PRIME Minister Boris Johnson has been moved to the Intensive Care department of a London hospital after his coronavirus symptoms got worse.

Downing Street said the PM was moved on the advice of his medical team, and had asked Foreign Secretary Dominic Raab to deputise where required.

A statement from Number 10 said: "Since Sunday evening, the prime minister has been under the care of doctors at St Thomas' Hospital, in London, after being admitted with persistent symptoms of coronavirus.

"Over the course of this afternoon, the condition of the prime minister has worsened and, on the advice of his medical team, he has been moved to the intensive care unit at the hospital."

"The PM is receiving excellent care, and thanks all NHS staff for their hard work and dedication," it added.

The  move came after the Foreign Secretary led the latest coronavirus breifing from Downing Street.

Mr Raab, speaking at a press conference at Downing Street, said the Prime Minister remained "under observation" in hospital following his admittance with coronavirus on Sunday.

"I can tell you the PM had a comfortable night in hospital and is in good spirits," said Mr Raab.

He gave an update on the number of people the Foreign Office has helped to return to Britain.

He told a press briefing that his department had helped 200,000 return on commercial flights from Spain alone since the crisis began, 13,000 from Egypt and 8,000 from Indonesia.

Chartered flights by the UK Government from seven countries had helped more than 2,000 British nationals return home, while another 1,500 had been repatriated from cruise ships.

And the Cabinet minister promised all was being done to return those still stuck abroad, with more flights from India, South Africa, Nepal and the Philippines flying in later this week.

Mr Raab praised those on the front line of fighting the coronavirus pandemic, following the Queen's tributes on Sunday to the "national spirit of unity and resolve".

He said: "From our heroic doctors, nurses and care workers, through to those manning the tills at supermarkets and pharmacies, to those driving the lorries and the buses, they are all worthy of our applause and they are all worthy of our admiration.

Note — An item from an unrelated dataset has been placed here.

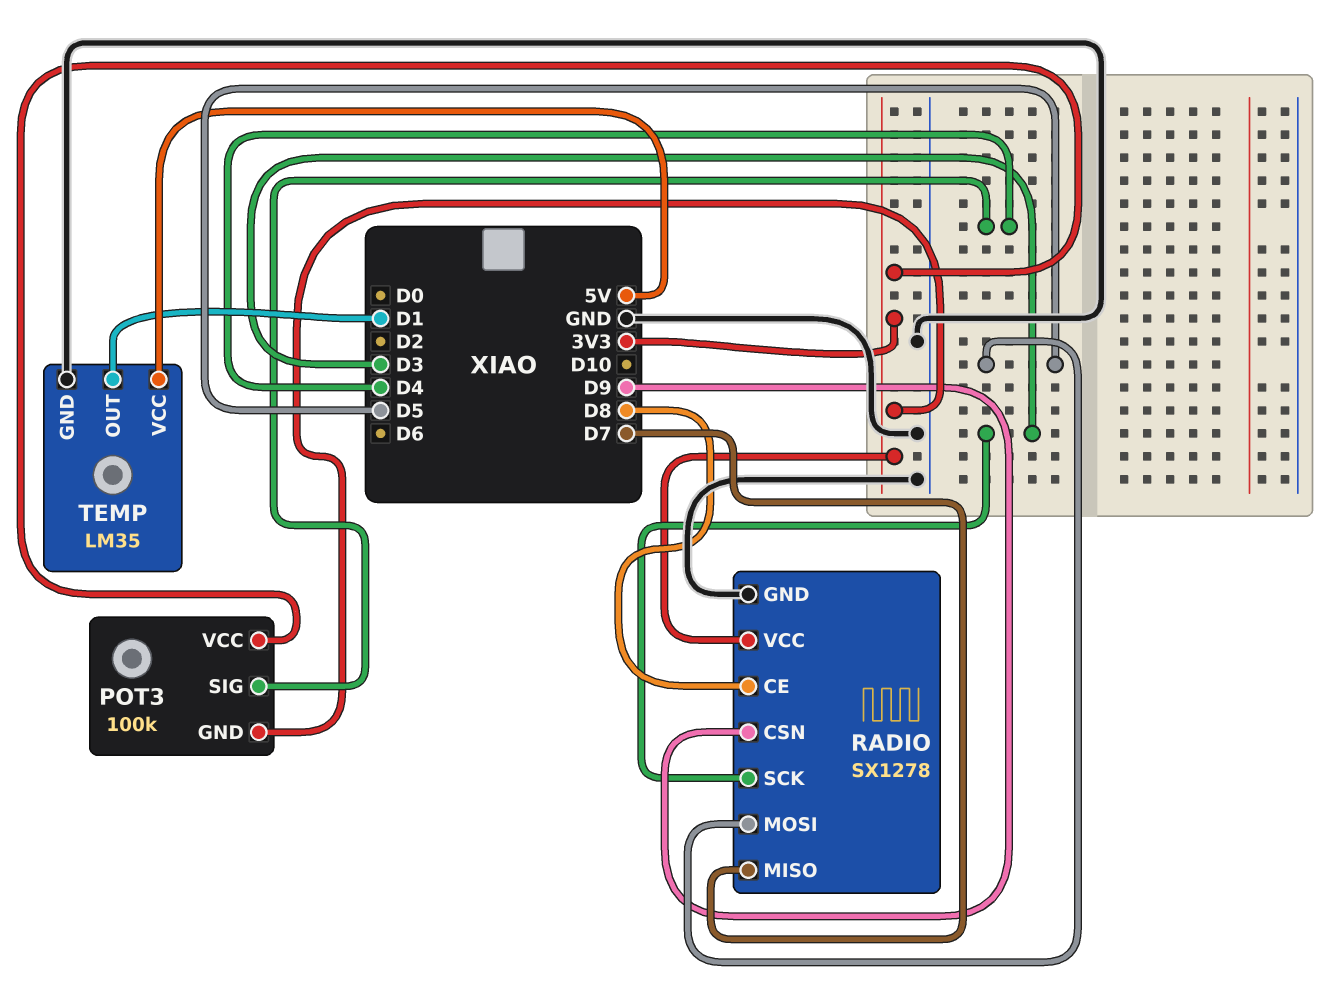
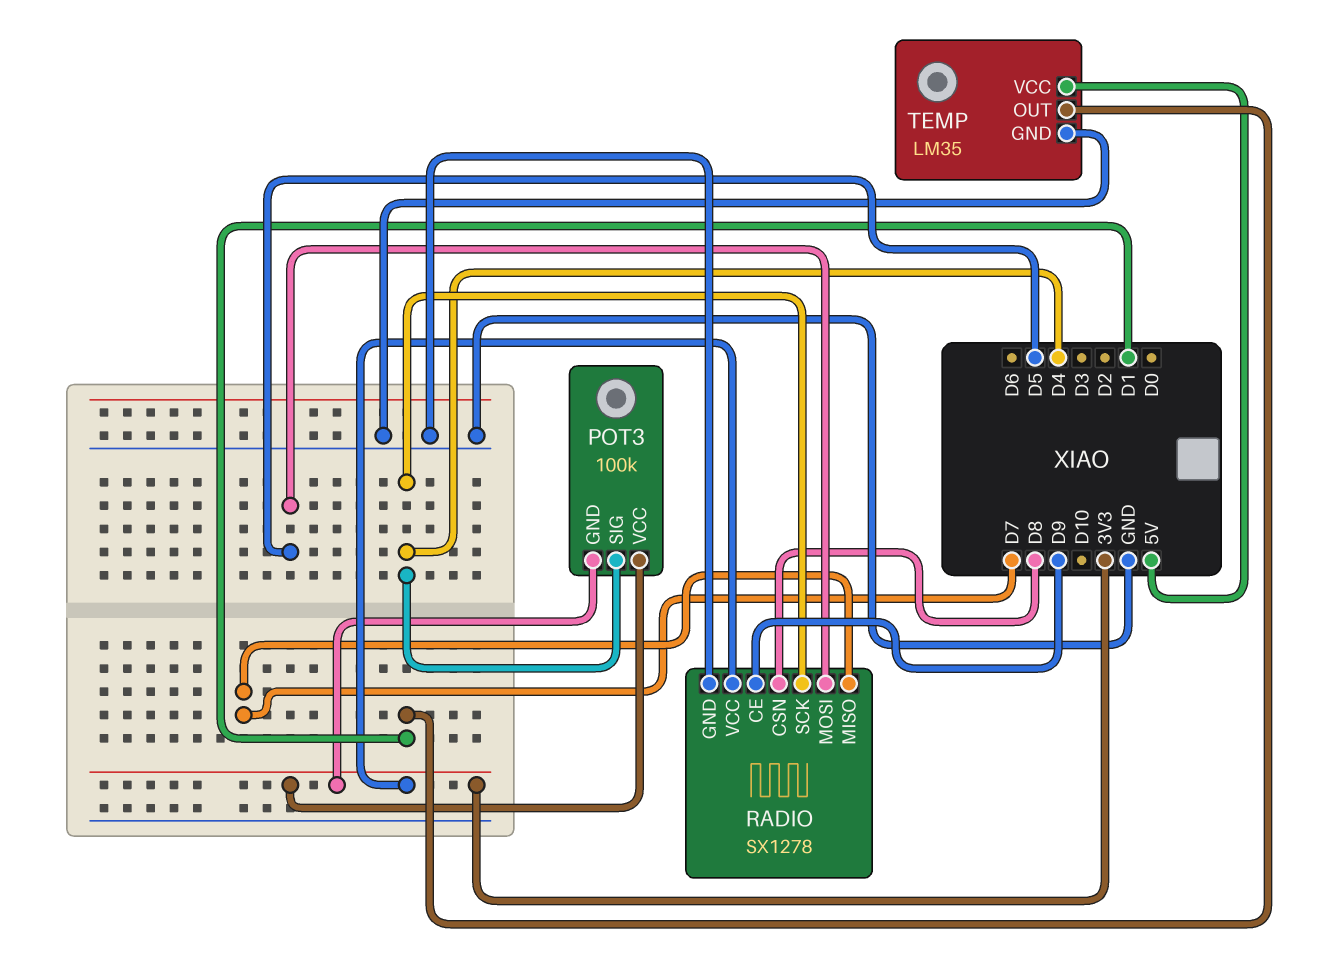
RADIO pin CE: D8 -> D9
RADIO pin CSN: D9 -> D8
RADIO pin SCK: D3 -> D4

"And on that note, both the Prime Minister and I would like to thank all the NHS staff for their truly heroic work and we urge the public to continue to follow the Government advice to stay at home, protect the NHS and save lives."

Professor Dame Angela McLean, deputy chief scientific adviser, said the efforts by Britons to stay at home "are working", and said the growth in the number of Covid-19 cases in hospitals is "not as bad as it would have been if we had not made these efforts".

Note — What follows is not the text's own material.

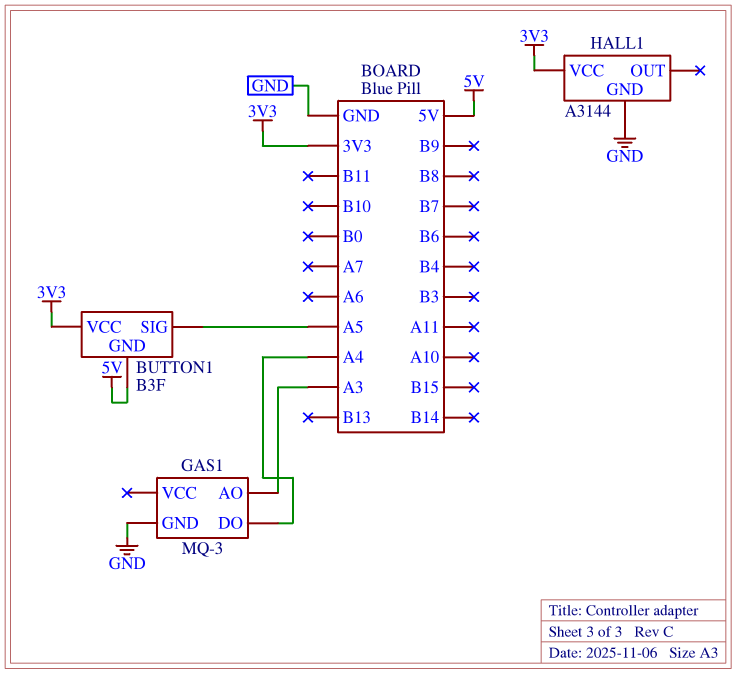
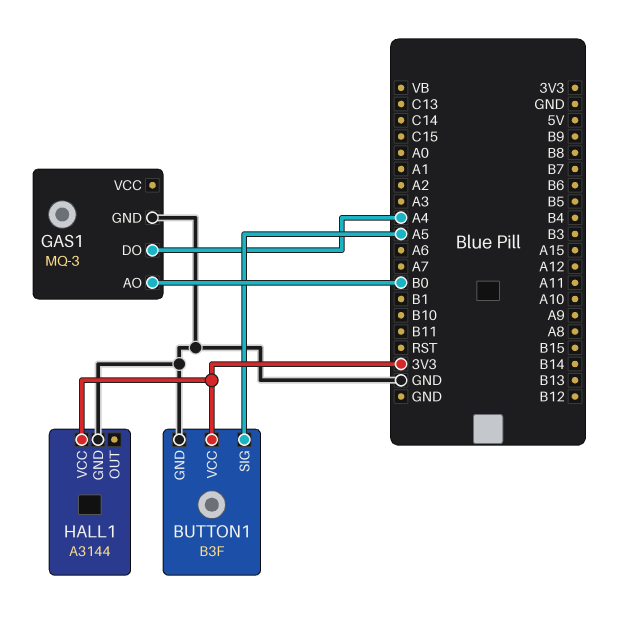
BUTTON1 pin GND: 5V -> GND
GAS1 pin AO: A3 -> B0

She said: "It is working but the big question is, is the virus spread slowing down enough to make hospital admissions stabilise and then even fall?"

Dame Angela said the hospital admissions data by region had risen "very steadily" until April 1 and then showed a "more complicated behaviour, starting we hope to slow down".

She added: "But it really is too soon to see the effects of the big changes we've all made to our lives from March 23 onwards because that's only two weeks ago and it takes several weeks after you've become infected for you to realise you're ill enough that you really need to be in hospital.

"We're all watching these numbers very, very carefully and we're very much hoping what's going to happen next is they will at least stop rising."

Mr Raab said that the Prime Minister's team are "full throttle" in making sure that his directions and instructions are being implemented whilst he is in hospital.

He said the team was "full throttle making sure that his directions and his instructions are being implemented and followed through whether it's the purchase of ventilators through to the diplomatic effort to return UK nationals who are stranded abroad".

"But as ever, the Prime Minister will take the medical advice that he gets from his doctor."

Mr Raab said the Government's top priority is to "stop the spread and make sure we can get past the peak".

He was asked about what the Government's "exit strategy" is from the current lockdown policy.

He said: "That's the over-riding focus of the Government right now. The other decisions can be considered in light of the evidence that we're taking from Angela and Chris in due course."

Dame Angela said: "We need a good, long time series of data on all of these stages of infection in order to be able to tell what the impact of the measures that came on March 23 are going to be.

"It's too early to tell yet, we need people to carry on following those instructions so that we can work out three weeks later what actually happens in hospitals."

She added: "We need to know how well the current restrictions are working before we can say anything sensible about what the next stage might be."